PINOCCHIO (1940)

Le pantin de bois imaginé par Carlo Collodi prend vie dans un des longs-métrages animés les plus emblématiques de l’âge d’or du studio Disney…

PINOCCHIO

 

1940 – USA

 

Réalisé par Ben Sharpsteen et Hamilton Luske

 

Avec les voix de Dickie Jones, Christian Rub, Cliff Edwards, Charles Judels, Mel Blanc, Don Brodie, Walter Catlett, Frankie Darro, Virginia Davis

 

THEMA CONTES I JOUETS

Après le triomphe de Blanche-Neige et les sept nains en 1937, Walt Disney cherche à confirmer la viabilité du long métrage d’animation. Son choix se porte sur Pinocchio, adaptation du conte de Carlo Collodi. Ce récit d’un pantin insolent rêvant de devenir un vrai petit garçon semble idéal pour prolonger la magie. Mais le ton du livre d’origine, rude, moralisateur, souvent cruel, déconcerte les scénaristes. Le personnage de Pinocchio, tel qu’imaginé par Collodi, est égoïste, ingrat, parfois franchement odieux. Impossible, pour Disney, d’en faire un héros attachant. Plusieurs mois de développement sont jetés à la corbeille, les premières planches sont abandonnées et le projet mis en pause. Parallèlement, Walt fait travailler ses équipes sur Bambi, qui tarde à démarrer. Pour ne pas laisser les animateurs inactifs, il relance Pinocchio, avec pour objectif de transformer radicalement le matériau original. Une des premières décisions cruciales est d’inventer le personnage de Jiminy Cricket, absent du texte de Collodi. Dans le conte, la conscience de Pinocchio est une sorte d’insecte anonyme. Disney décide d’en faire un compagnon bavard, bienveillant, drôle et musical, à la voix suave de crooner, confiée à Cliff Edwards. Pinocchio, lui, subit un relooking intégral. Au départ, les animateurs s’en tiennent à l’aspect rigide et presque inquiétant du pantin en bois. Mais Walt demande qu’on le redessine avec des traits enfantins, une bouille ronde et des expressions proches de celles d’un vrai petit garçon. C’est l’animateur Milt Kahl qui met au point la version définitive du héros, mi-enfant, mi-marionnette, avec ses bretelles, sa salopette et son éternel chapeau à plume.

Le studio mobilise ses meilleurs talents pour enrichir l’univers du film.

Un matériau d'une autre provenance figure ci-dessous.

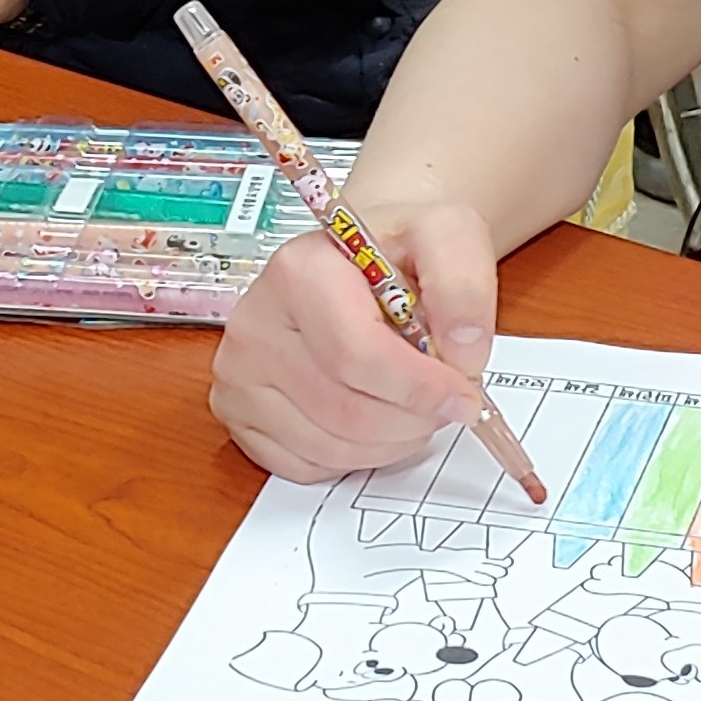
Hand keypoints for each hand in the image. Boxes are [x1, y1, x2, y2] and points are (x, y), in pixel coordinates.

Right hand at [210, 199, 501, 480]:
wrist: (357, 254)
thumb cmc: (396, 247)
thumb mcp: (447, 235)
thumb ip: (464, 287)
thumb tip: (464, 353)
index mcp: (299, 272)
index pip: (357, 355)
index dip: (420, 388)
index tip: (463, 395)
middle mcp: (256, 323)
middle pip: (345, 411)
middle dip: (413, 420)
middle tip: (446, 403)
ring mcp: (239, 373)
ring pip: (328, 446)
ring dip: (390, 443)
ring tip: (412, 407)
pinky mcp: (237, 411)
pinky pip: (305, 464)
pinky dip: (354, 457)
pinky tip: (373, 418)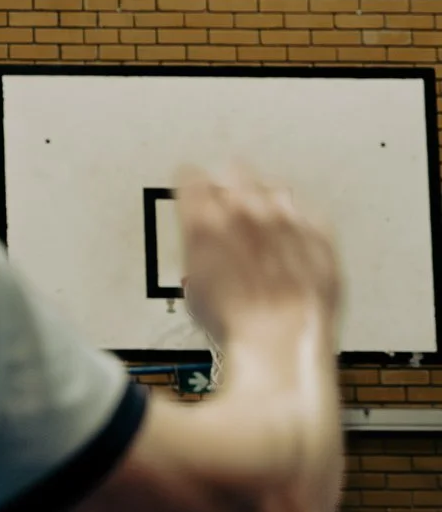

Frank Thomas anime Geppetto, le vieux menuisier attendrissant ; Eric Larson donne vie à Figaro, le chat ronchon ; et Wolfgang Reitherman prend en charge Monstro, la terrifiante baleine. La musique est confiée au trio Leigh Harline, Paul J. Smith et Ned Washington, tandis que le scénario est retravaillé collectivement. Mais cette ambition a un prix : le budget explose, les délais s’allongent. Pour maintenir la motivation des troupes, Disney fait circuler les premières scènes terminées en interne, suscite l’émulation, relance les idées abandonnées. Il exige que chaque séquence soit porteuse de sens, d’humour ou d’émotion. L’équipe imagine alors des séquences marquantes comme la transformation en âne sur l’île Enchantée, ou la plongée dans l’estomac de la baleine — autant d’images encore en gestation, mais déjà prometteuses sur le papier. Au fil des mois, le pantin de bois prend vie…

La métamorphose des ânes-garous !

Pinocchio est souvent considéré comme le film le plus sombre de l’ère classique de Disney. Ses thèmes – manipulation, perte d’innocence, transformation – y résonnent avec une intensité peu commune. La séquence de l’Île aux Plaisirs, où les enfants se transforment en ânes, demeure l’une des plus troublantes : une métaphore glaçante de l’aliénation et de la perte de soi, qui annonce les métamorphoses douloureuses de films comme Hurlements ou Le Loup-garou de Londres. Visuellement, le film est une prouesse. Le soin extrême accordé à chaque plan pousse les artistes à expérimenter de nouveaux effets : bulles d’air dessinées à la main, reflets complexes, transparences délicates, jeux de lumière sophistiqués… Pinocchio est un véritable laboratoire technique, exigeant des innovations inédites pour l’époque. Sa bande originale, elle, atteint une dimension mythique. La chanson « When You Wish Upon a Star » deviendra – et reste encore aujourd’hui – la signature musicale de Disney. Sorti en février 1940, Pinocchio ne rencontre pourtant pas le succès commercial attendu, freiné par la Seconde Guerre mondiale qui en limite la diffusion en Europe. Le film remporte toutefois deux Oscars – Meilleure chanson originale et Meilleure musique de film – et finira par s’imposer comme l’un des chefs-d’œuvre les plus admirés de l’âge d’or du studio.